**Task item**
Restate, word for word and with no pictures, the stretch of lines in the data below that begins at the line with "Table 2. Indicators" and ends at the line with "FIGURE 6 Correlation", inclusive.

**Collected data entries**
- Opening Delimiter -

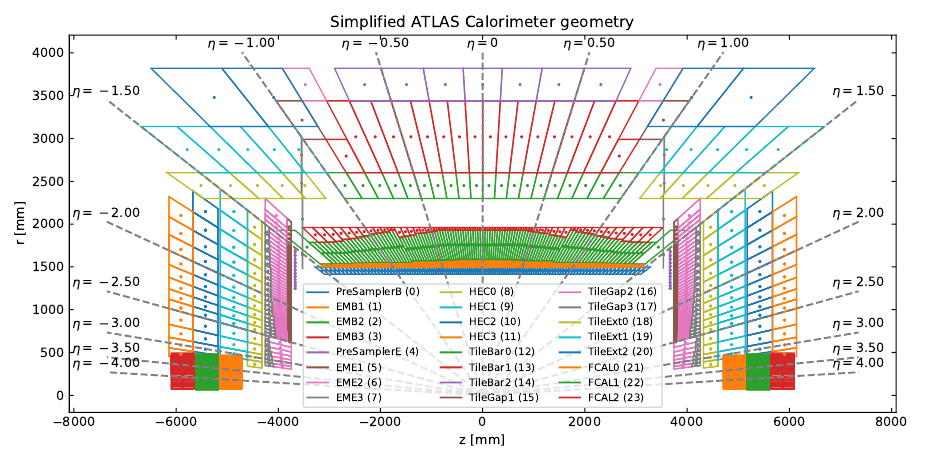
Figure 3. Visualization of the ATLAS calorimeter readout geometry. The three subsystems, Tile, Liquid Argon and the Forward calorimeters, are shown.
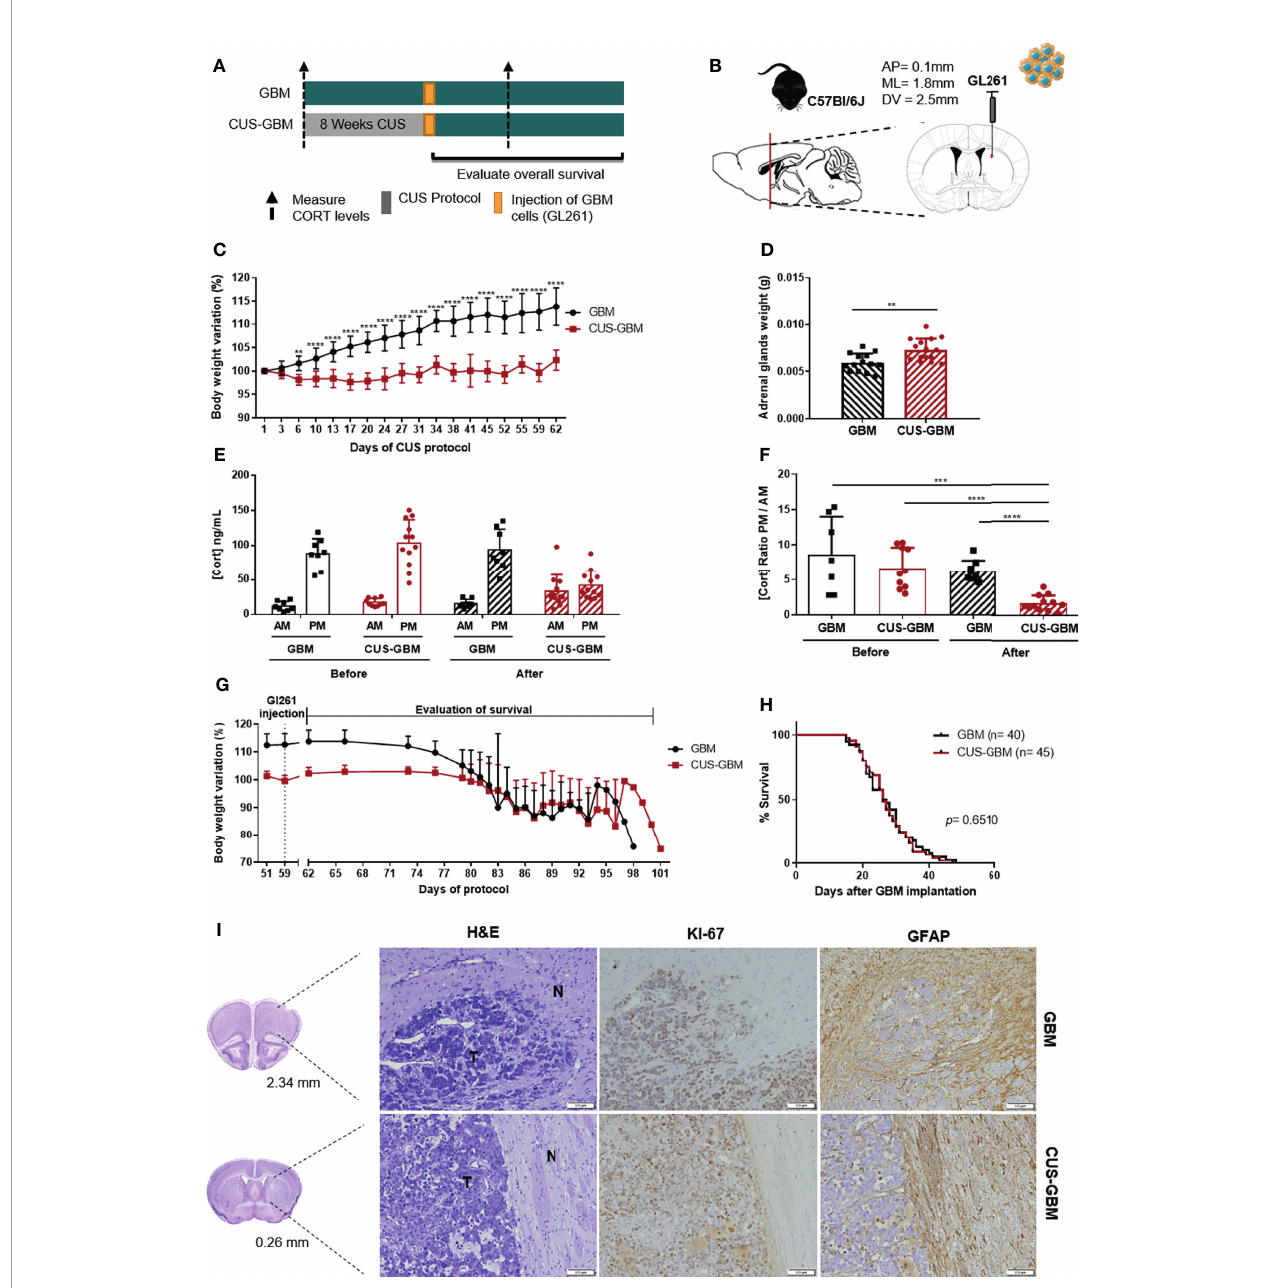
FIGURE 3 | Chronic unpredictable stress does not affect overall survival of an immunocompetent mouse GBM model. (A) Experimental Design. C57BL/6J mice were subjected to 8 weeks of CUS before (CUS-GBM group) the orthotopic injection of a mouse GBM cell line, GL261; the control group was subjected to regular handling (GBM group). (B) Sagittal and coronal representation of the stereotactic injection site of GL261 cells into the mouse brain with the following coordinates from bregma (AP = 0.1 mm; ML = 1.8 mm; DV = 2.5mm). (C) Body weight variation percentage from initial weight of GBM (black; n = 15), and CUS-GBM (red; n = 15) groups during the protocol of CUS before GBM implantation representative of the four independent experiments. (D) Adrenal glands weight upon sacri fi ce of animals (GBM, n = 14; CUS-GBM, n = 15). (E) Serum CORT levels of GBM and CUS-GBM groups from morning (AM) and evening (PM) blood collections before and after the CUS protocol (GBM, n = 8; CUS-GBM, n = 12). (F) Ratio of evening (PM) per morning (AM) CORT circulating levels of GBM and CUS-GBM groups before and after the CUS protocol (GBM, n = 8; CUS-GBM, n = 12). (G) Body weight variation percentage from initial weight of GBM (black; n = 15), and CUS-GBM (red; n = 15) groups after GBM implantation representative of the four independent experiments. (H) Kaplan – Meier survival curves of GBM (black, n = 40), and CUS- GBM (red, n = 45) groups. (I) Representative coronal sections of the mouse brain area (GBM at 2.34 mm and CUS-GBM at 0.26 mm). Hematoxylin-eosin staining of mice brains presenting a tumor area (T) and surrounding non-tumor brain tissue (N). Immunohistochemical staining for Ki67 and GFAP of mice brains orthotopically- injected with GL261 cells of GBM and CUS-GBM groups. Magni fi cation of 100x (Scale = 100 m m). ** p < 0.01; *** p < 0.001; **** p < 0.0001. Data from 4 independent in vivo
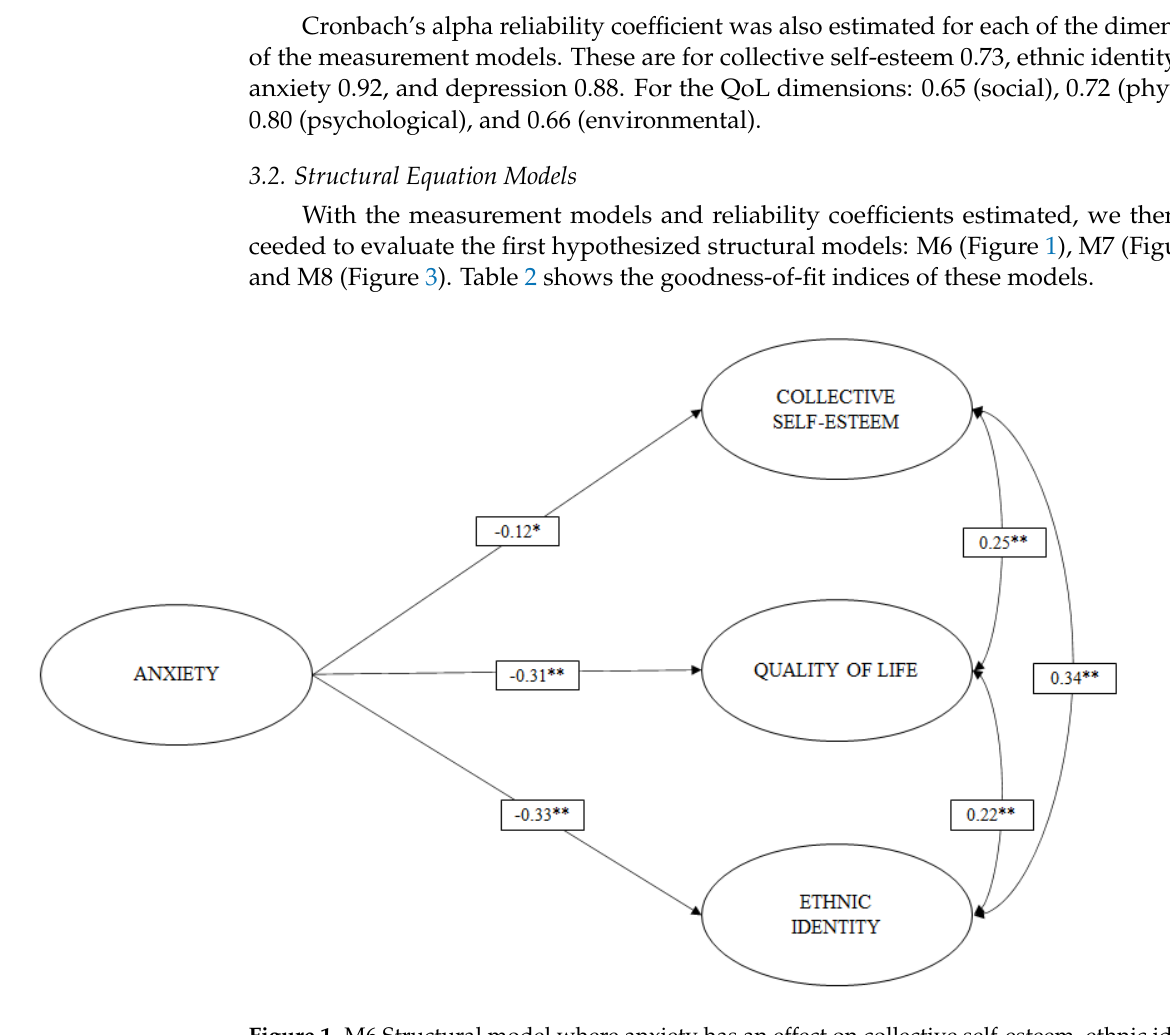
Table 2. Indicators of overall fit of the estimated structural models.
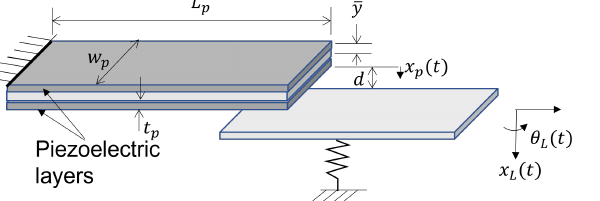
Figure 2. Dimensional definitions for piezoelectric bimorph as used in forcing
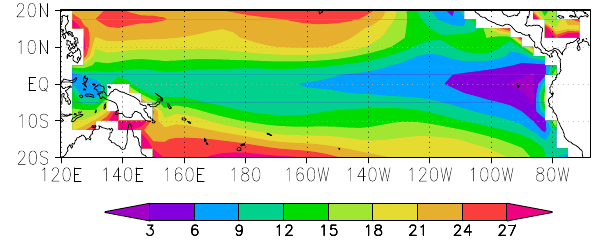
Fig. 4. Atmospheric noise standard deviation in [10 − 3 Nm − 2 ] of the STAM member.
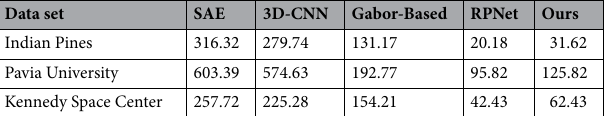
Table 8. The computation time using five methods on three data sets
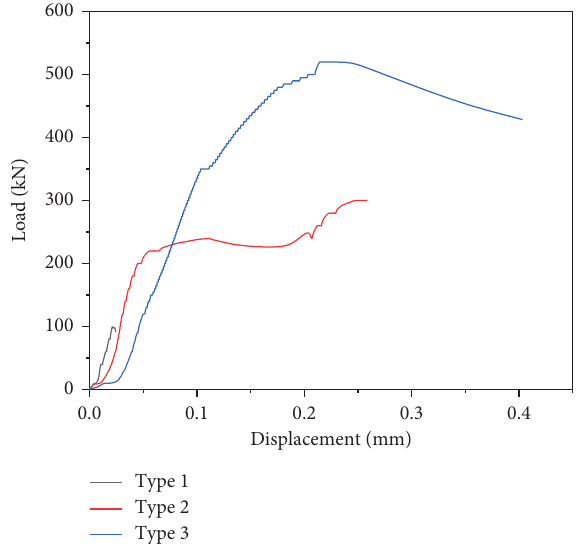
Figure 11: Load-displacement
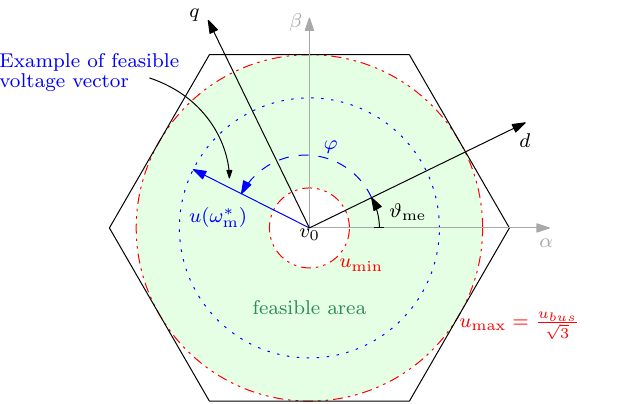
Figure 1. Voltage plane area. The green area represents the feasible voltage vector region limited by the red-dot-dashed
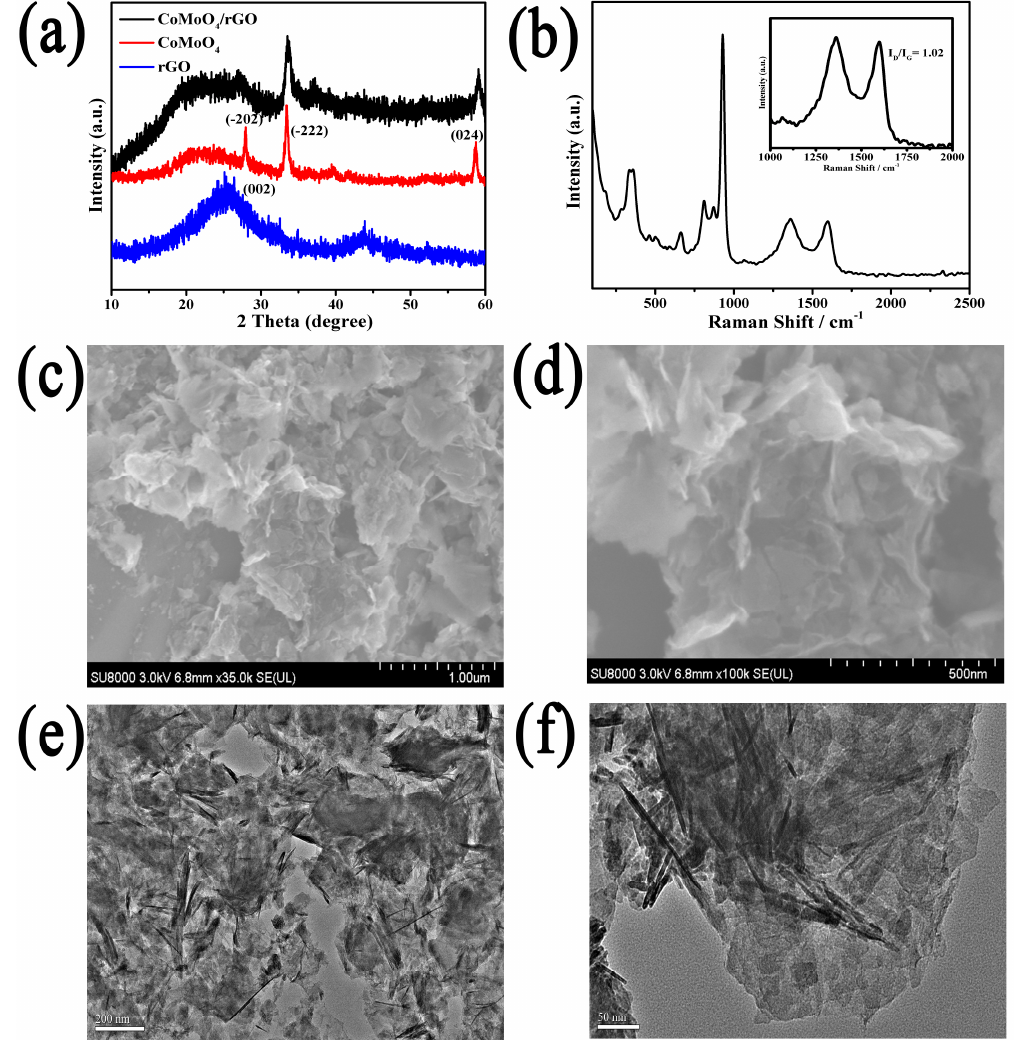
Figure 1. ( a ) X-ray Powder Diffraction (XRD) patterns of CoMoO 4 /rGO, CoMoO 4 and rGO powder samples; ( b ) Raman spectra. GO: graphene oxide. ( c , d ) SEM images of CoMoO 4 /rGO. ( e , f ) TEM images of CoMoO 4 /rGO.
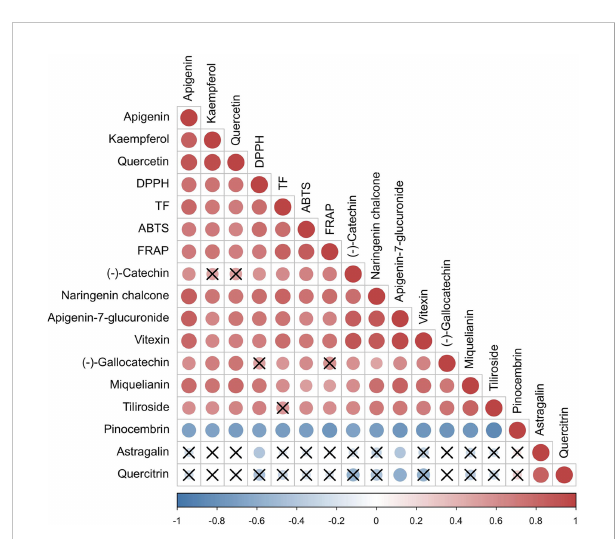
FIGURE 6 Correlation among antioxidant activities and concentration of fl avonoid markers. The red colour indicates the positive correlation, the blue colour indicates the negative correlation. The “ × ” sign indicates that the corresponding correlation is not statistically signi fi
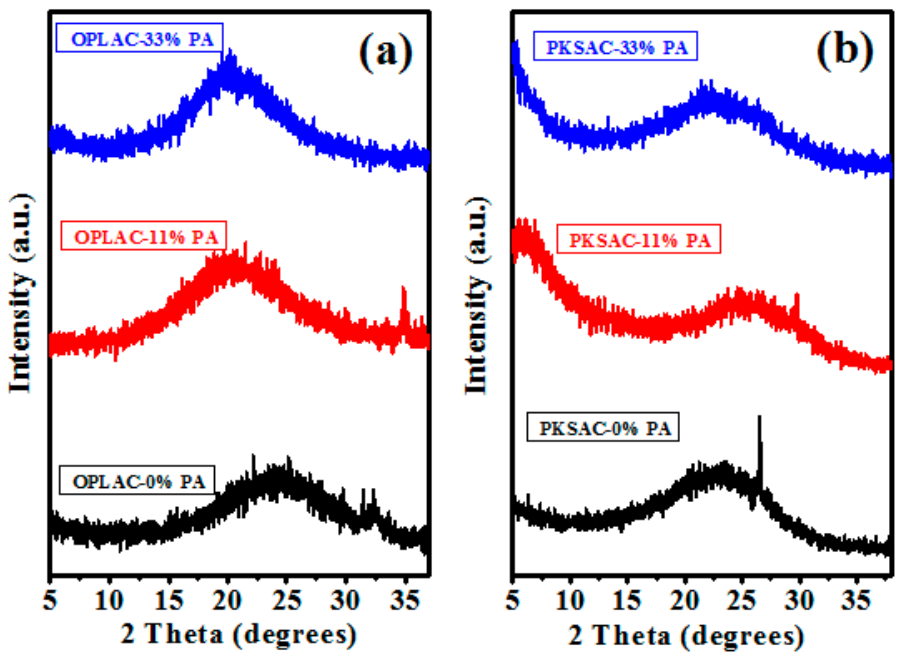
Figure 4. X-ray diffraction pattern of: ( a ) As-prepared activated carbon, synthesized from OPL-derived feedstock at various chemical concentrations (weight %); and ( b ) PKS-derived AC, prepared under the same conditions as in ( a ).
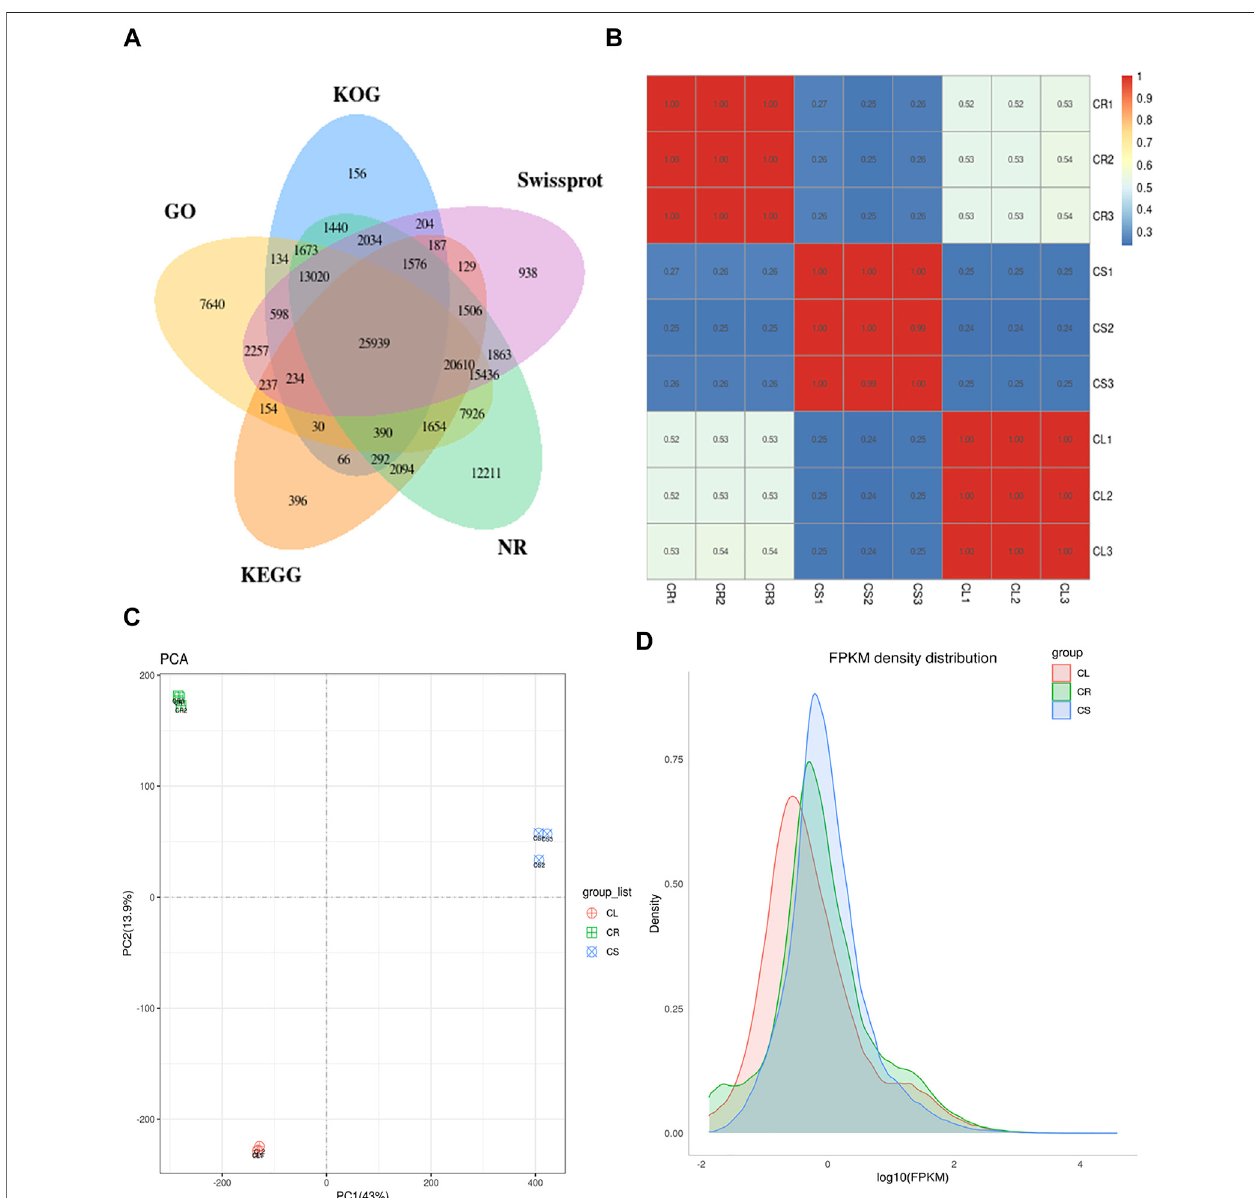
FIGURE 5 | Transcriptome analysis of C. convolvulacea leaf (CL), stem (CS), and tuber (CR). (A) Venn diagram showing annotation of the unigenes in different databases, (B) Pearson ’ s correlation coef fi cient, (C) principal component analysis, and (D) FPKM density distribution graph.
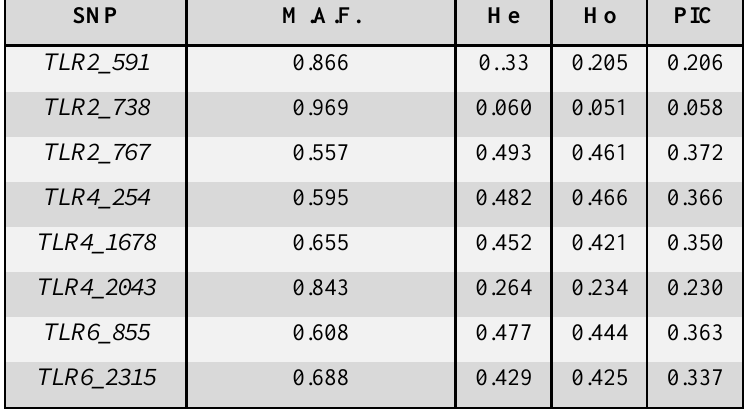
Table 3. Frequencies of the major allele (M.A.F.), expected heterozygosity (He), observed heterozygosity (Ho), Polymorphism Information Content (PIC) of the 8 characterized SNPs.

- Closing Delimiter -

**Answer to this exercise**
Table 2. Indicators of overall fit of the estimated structural models.
Figure 2. Dimensional definitions for piezoelectric bimorph as used in forcing
Fig. 4. Atmospheric noise standard deviation in [10 − 3 Nm − 2 ] of the STAM member.
Table 8. The computation time using five methods on three data sets
Figure 11: Load-displacement
Figure 1. Voltage plane area. The green area represents the feasible voltage vector region limited by the red-dot-dashed
Figure 1. ( a ) X-ray Powder Diffraction (XRD) patterns of CoMoO 4 /rGO, CoMoO 4 and rGO powder samples; ( b ) Raman spectra. GO: graphene oxide. ( c , d ) SEM images of CoMoO 4 /rGO. ( e , f ) TEM images of CoMoO 4 /rGO.
FIGURE 6 Correlation among antioxidant activities and concentration of fl avonoid markers. The red colour indicates the positive correlation, the blue colour indicates the negative correlation. The “ × ” sign indicates that the corresponding correlation is not statistically signi fi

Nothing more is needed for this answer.